Dona de Casa
Terminou o banho, ainda recendia ao
cheiro de coco. Olhou sua pele e a esfoliou com a palha de aço. Sangrou
um pouco. Mas ao menos, pensava, não precisaria da cera do chão como
carmim ao rosto.
E lá foi a coser na sua velha máquina, e
cosendo com os tecidos das estopas maltrapilhas que antes tornaram
limpas as salas. Fizera o corpete com velhos tapetes da entrada do
terraço; as mangas formadas pelos retalhos das colchas e de espuma da
cama que em anos as costas já tomavam por doloridas.
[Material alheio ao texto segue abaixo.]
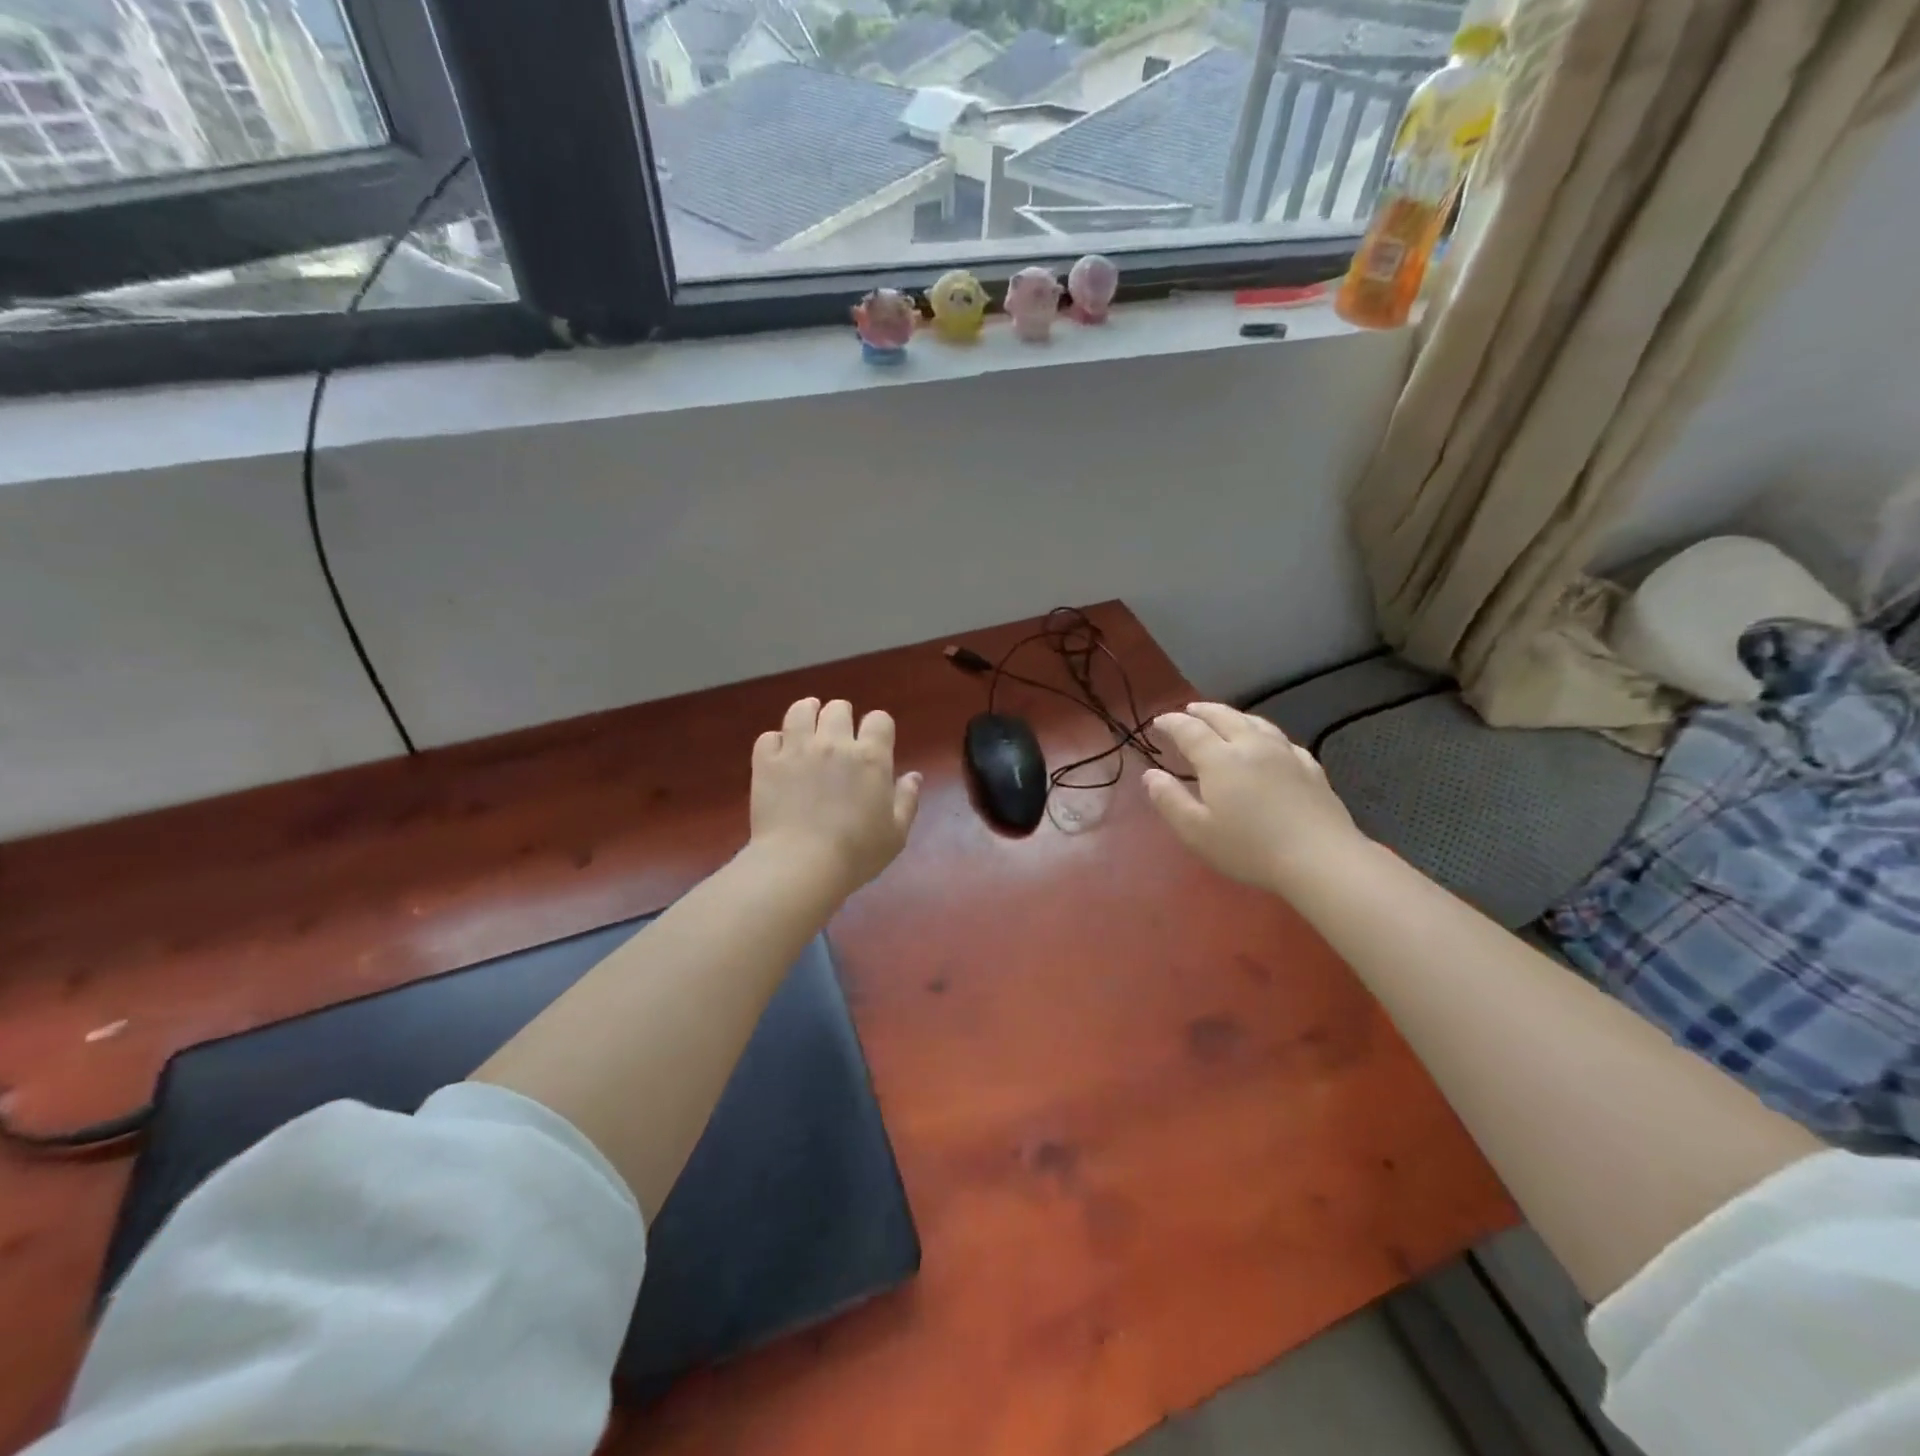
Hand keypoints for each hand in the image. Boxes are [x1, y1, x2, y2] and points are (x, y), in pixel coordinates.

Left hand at [750, 698, 920, 895]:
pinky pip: (768, 737)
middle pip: (838, 708)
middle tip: (839, 734)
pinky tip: (779, 753)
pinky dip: (775, 741)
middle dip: (842, 716)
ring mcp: (797, 749)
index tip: (875, 740)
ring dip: (807, 713)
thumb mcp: (896, 833)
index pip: (879, 719)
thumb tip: (914, 776)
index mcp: (870, 757)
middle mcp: (834, 743)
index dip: (878, 726)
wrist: (801, 865)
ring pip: (800, 710)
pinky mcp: (767, 763)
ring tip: (808, 725)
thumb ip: (907, 799)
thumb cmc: (857, 853)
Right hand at [1144, 703, 1361, 891]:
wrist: (1321, 859)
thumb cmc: (1249, 848)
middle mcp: (1252, 746)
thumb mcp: (1196, 831)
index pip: (1190, 730)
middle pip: (1224, 717)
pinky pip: (1282, 740)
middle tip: (1188, 710)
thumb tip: (1150, 775)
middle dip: (1202, 711)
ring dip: (1234, 716)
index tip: (1158, 722)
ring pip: (1256, 722)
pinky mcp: (1310, 768)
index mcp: (1220, 759)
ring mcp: (1285, 754)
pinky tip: (1268, 743)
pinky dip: (1265, 733)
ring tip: (1224, 718)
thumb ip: (1169, 800)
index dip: (1171, 723)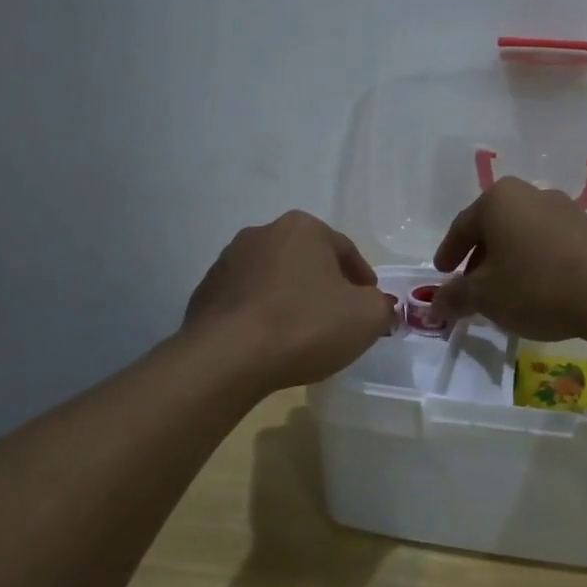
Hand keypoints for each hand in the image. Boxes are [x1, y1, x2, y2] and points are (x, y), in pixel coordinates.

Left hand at [183, 212, 394, 390]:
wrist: (227, 358)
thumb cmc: (305, 325)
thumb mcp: (367, 317)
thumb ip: (382, 306)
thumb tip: (377, 306)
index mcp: (302, 227)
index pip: (345, 250)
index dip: (363, 279)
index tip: (370, 304)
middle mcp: (262, 233)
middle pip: (307, 260)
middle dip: (324, 285)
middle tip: (339, 317)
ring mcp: (228, 262)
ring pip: (274, 279)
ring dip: (291, 298)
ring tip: (303, 333)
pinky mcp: (205, 293)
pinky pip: (246, 302)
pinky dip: (262, 315)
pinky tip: (271, 342)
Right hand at [429, 178, 586, 341]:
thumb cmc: (536, 286)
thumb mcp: (486, 296)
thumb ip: (455, 296)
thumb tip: (435, 303)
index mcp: (499, 199)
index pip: (462, 226)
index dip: (448, 253)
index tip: (441, 272)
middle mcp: (531, 193)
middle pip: (494, 227)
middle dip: (479, 258)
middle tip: (470, 286)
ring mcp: (565, 209)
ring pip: (523, 235)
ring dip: (509, 261)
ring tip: (504, 292)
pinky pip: (549, 243)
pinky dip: (535, 263)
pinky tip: (537, 289)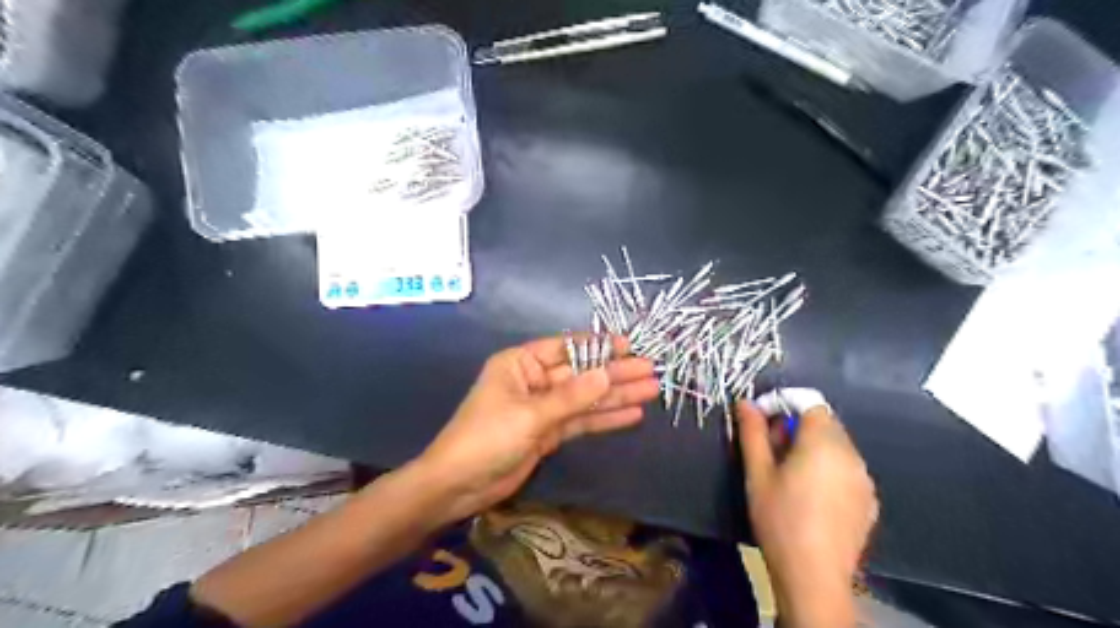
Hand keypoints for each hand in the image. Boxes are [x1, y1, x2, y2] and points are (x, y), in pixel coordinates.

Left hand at [415, 336, 656, 522]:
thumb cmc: (486, 438)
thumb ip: (571, 396)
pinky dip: (604, 418)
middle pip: (581, 374)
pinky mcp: (548, 432)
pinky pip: (580, 421)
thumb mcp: (530, 414)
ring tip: (651, 390)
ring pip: (585, 398)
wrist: (458, 485)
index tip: (629, 346)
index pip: (566, 348)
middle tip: (650, 370)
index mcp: (520, 363)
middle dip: (615, 373)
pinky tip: (631, 414)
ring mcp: (543, 408)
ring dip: (616, 395)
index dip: (598, 346)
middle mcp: (534, 380)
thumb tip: (607, 374)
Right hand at [741, 401, 878, 625]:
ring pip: (836, 445)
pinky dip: (828, 467)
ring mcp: (864, 478)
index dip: (783, 404)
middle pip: (824, 422)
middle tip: (770, 449)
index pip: (810, 402)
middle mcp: (851, 454)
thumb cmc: (779, 519)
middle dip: (796, 426)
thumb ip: (753, 433)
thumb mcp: (758, 473)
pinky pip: (847, 468)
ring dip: (812, 446)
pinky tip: (810, 494)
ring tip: (788, 472)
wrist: (814, 577)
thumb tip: (746, 403)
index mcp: (823, 443)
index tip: (761, 421)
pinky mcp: (869, 500)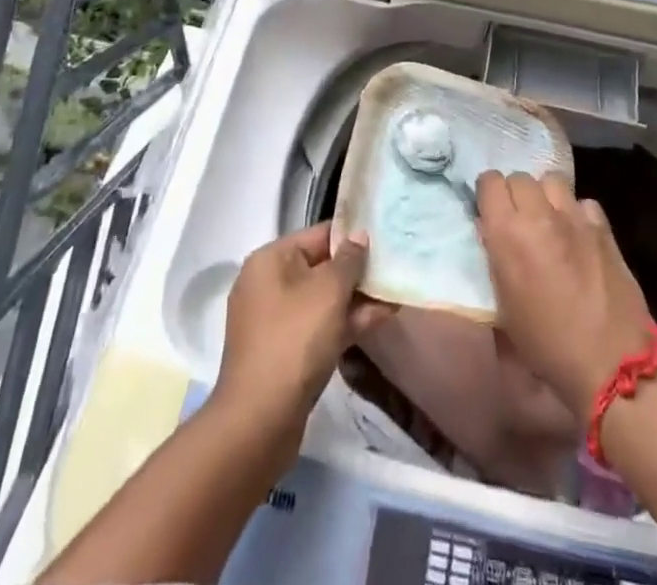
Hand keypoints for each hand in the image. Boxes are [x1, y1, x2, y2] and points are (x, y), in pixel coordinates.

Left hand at [214, 223, 394, 434]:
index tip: (385, 236)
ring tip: (396, 293)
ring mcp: (276, 319)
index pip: (318, 234)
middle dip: (358, 270)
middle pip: (321, 266)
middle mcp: (269, 283)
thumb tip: (358, 236)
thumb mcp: (328, 291)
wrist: (260, 421)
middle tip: (395, 266)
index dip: (352, 234)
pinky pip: (320, 325)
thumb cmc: (294, 340)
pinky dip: (346, 322)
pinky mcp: (285, 351)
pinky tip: (381, 319)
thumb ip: (348, 260)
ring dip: (358, 298)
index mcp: (270, 260)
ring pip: (324, 299)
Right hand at [476, 171, 656, 422]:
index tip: (491, 212)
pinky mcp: (603, 227)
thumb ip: (494, 258)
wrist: (609, 362)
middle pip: (520, 176)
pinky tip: (579, 235)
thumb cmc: (546, 343)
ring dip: (546, 196)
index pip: (490, 182)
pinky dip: (577, 213)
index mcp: (507, 232)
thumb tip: (489, 229)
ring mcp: (574, 217)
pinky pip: (583, 202)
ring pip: (552, 180)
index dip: (488, 194)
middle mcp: (539, 214)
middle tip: (520, 220)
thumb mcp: (504, 306)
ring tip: (549, 220)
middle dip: (515, 194)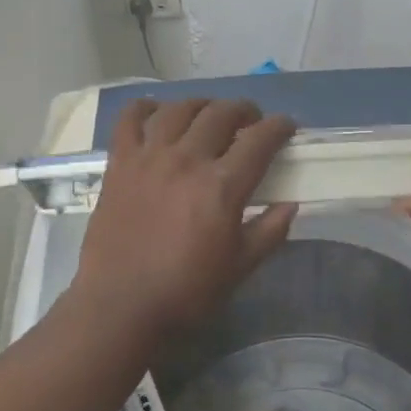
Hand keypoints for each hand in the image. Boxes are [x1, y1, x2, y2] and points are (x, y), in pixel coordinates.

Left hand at [74, 97, 298, 336]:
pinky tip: (156, 111)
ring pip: (179, 109)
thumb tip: (291, 205)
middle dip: (244, 110)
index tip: (287, 127)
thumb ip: (269, 232)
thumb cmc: (186, 292)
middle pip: (221, 114)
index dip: (279, 127)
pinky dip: (146, 108)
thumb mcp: (240, 268)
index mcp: (222, 186)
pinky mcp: (119, 165)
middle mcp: (187, 160)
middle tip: (251, 120)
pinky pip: (130, 120)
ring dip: (202, 104)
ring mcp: (149, 158)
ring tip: (209, 114)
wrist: (121, 306)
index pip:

Estava a criar em
traje ao que se vestira dentre os anos; a juntar no seu vestido o que em
dividido em sala, banheiro e cozinha.
Os bibelôs do salão
principal viraram as jóias do pulso amarrados por barbante de pão; os
ladrilhos rosa da lavanderia se esmiuçavam em cacos, e assim deram o
toque dos detalhes cravejados nos buracos próprios da indumentária.
Foi
até o biombo do seu quarto, se trocou com a delicadeza que a roupa
exigia e viu no espelho o que quisera transparecer: tão decadente e
encardida. Enfim em identidade com a derrocada de sua casa....
Observou
que agora com as vestes de acordo com a ocasião e o lugar era o momento
de um pouco de festividade. Em despedida sempre há festas com direito a
música, ainda que seja uma só. Foi até a sala de jantar e lá soou uma
valsinha antiga pelo toca-disco. Não podia dançar sozinha: pegou o rodo e
com ele fez os seus volteios. Porém música tem término sempre antes do
desejado, por isso queria até uma segunda dança, achava que com a
vassoura teria conseguido um parceiro com rodopios melhores, porém
manteve-se firme a sua palavra.
Foi até seu porta-jóia e lá
encontrou os seus colares. Havia de pérolas, coral, ametista, bijoux de
quinta categoria, todos eles muito bem trançados qual uma massa só. Das
forcas, de longe, essa seria a mais bonita. Subiu a mesa, amarrou uma
ponta ao lustre e a outra ao seu pescoço. Pensou por instante se isso
era um pecado grave ou se deveria esperar para dar um adeus ao marido,
mas não se importou muito com esses devaneios, estava cansada e se
esperasse o esposo teria que fazer o jantar.
Pulou.
O
pescoço ficou a doer, a respiração a faltar. Antes de perder
consciência viu com esperança uma luz, mas percebeu instantaneamente que
era só o lustre a ter um curto circuito.